Showing posts with label "Chinese-American". Show all posts
Showing posts with label "Chinese-American". Show all posts

Monday, August 26, 2019

Searching for Sylvie Lee by Jean Kwok


SEARCHING FOR SYLVIE LEE by Jean Kwok (Girl in Translation) is her latest, much anticipated novel about two sisters born after their parents immigrated to New York City from China.  Sylvie is the elder sister by several years and she was actually raised by cousins and a grandmother in the Netherlands until age nine when she joined the family in New York, helping care for Amy, a then-two-year-old toddler. 

Now an adult, Sylvie returns to the Netherlands to be with her terminally ill Grandmother, but disappears after her Grandmother’s death. That prompts Amy to fly to Europe, but the police are relatively unconcerned, the cousins are kind of mean and uncaring and Amy struggles with language differences as she tries to find Sylvie.  

There’s some menacing suspense in the air and obvious questions about whom Amy should trust, but the story moves slowly.  Flashbacks told by Sylvie alternate with Amy’s recounting of her search and with their mother’s thoughts. SEARCHING FOR SYLVIE LEE uses family relationships, secrets, and assumptions (including some racial and immigrant stereotypes) to show how little we really know each other. Kwok’s novel received a starred review from Booklist. 

Tuesday, August 13, 2019

The Downstairs Girl by Stacey Lee


THE DOWNSTAIRS GIRL by Stacey Lee (Under a Painted Sky and Outrun the Moon) is a work of historical fiction in which readers definitely will experience 1890 Atlanta with all of its gender, race, and social class biases. The main character is Jo Kuan, a seventeen-year-old Chinese orphan who lives with her guardian, Old Gin, in a basement hideout formerly on the underground railroad. She wants to be a milliner and has obvious skills until she is abruptly dismissed for making some of the white patrons “uncomfortable.” Next, it is on to being a lady’s maid for a rather spoiled young woman at an estate where Old Gin helps to care for the horses. In an effort to save a local newspaper, she also starts writing an advice column, signing her letters as Miss Sweetie and cleverly tackling questions related to beauty, social mores and "newfangled machinery" like bicycles. Even though THE DOWNSTAIRS GIRL is set in a time and place with which our students will have little affinity, I think they will readily relate to Jo’s spirit – she is optimistic, resourceful and daring – a real “saucebox” with an independent streak. And the cover is beautiful and eye catching!  

THE DOWNSTAIRS GIRL received multiple starred reviews (Booklist, Bulletin for the Center of Children’s Books, Kirkus, Publishers Weekly and School Library Journal) – expect this title to appear on award lists, too.

Sunday, November 5, 2017

Love and other Consolation Prizes by Jamie Ford



LOVE AND OTHER CONSOLATION PRIZES by New York Times bestselling author Jamie Ford (also wrote Hotel on the Corner of Bitter and Sweet) is set primarily in Seattle and based on a true story.
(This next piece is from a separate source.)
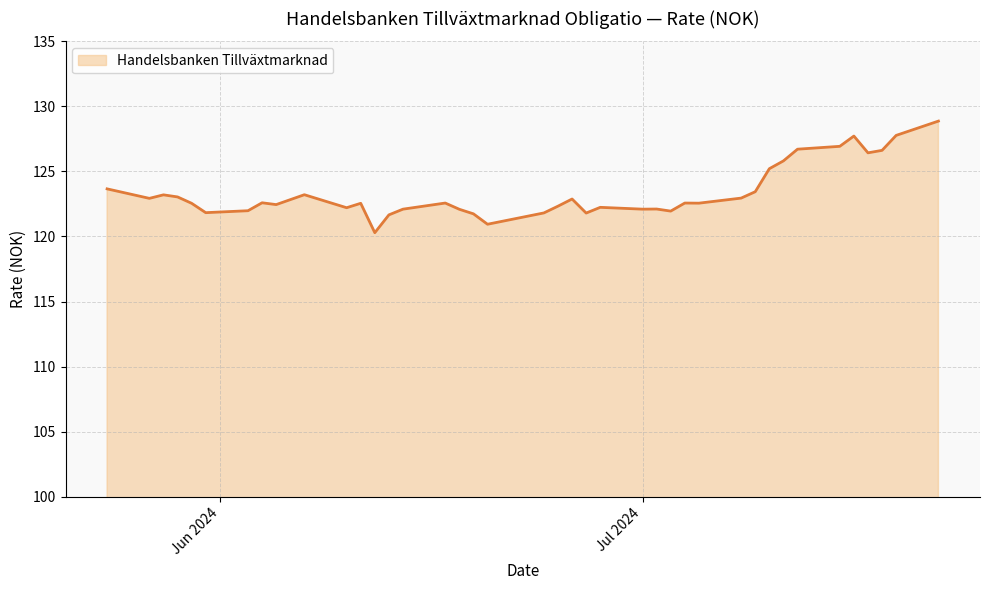

What is the difference between the maximum and minimum values?

8.6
It begins near the turn of the century in China where a poor, half-Caucasian boy is sent by his Chinese mother to America and ends in 1962 where the now aged man reflects on his life.  In between, there is the 1909 World’s Fair (or Alaska-Yukon-Pacific Exposition) where by then 12-year-old orphan Ernest Young is raffled off and goes home with Madam Flora to her brothel.  As the new houseboy, he forms a family of sorts with Maisie, the madam’s daughter, and with Fahn, the Japanese kitchen maid. Ford then moves back and forth in time to relate a complicated love story that spans more than 50 years – all the way to the Century 21 Exposition, another World’s Fair that was held in Seattle from August to October, 1962.

LOVE AND OTHER CONSOLATION PRIZES explores the exploitation of Asian immigrants, especially children, prostitution, temperance, women’s rights and political corruption. In his author’s notes, Ford asks, “Why did frontier cities in the West have the most successful suffrage campaigns while also being hot beds for vice?” That question, or the simpler contrasts between the social mores of the two time periods, will certainly intrigue readers looking for a potential Junior Theme idea.  

For another tragic story about orphans, see BEFORE WE WERE YOURS by Lisa Wingate.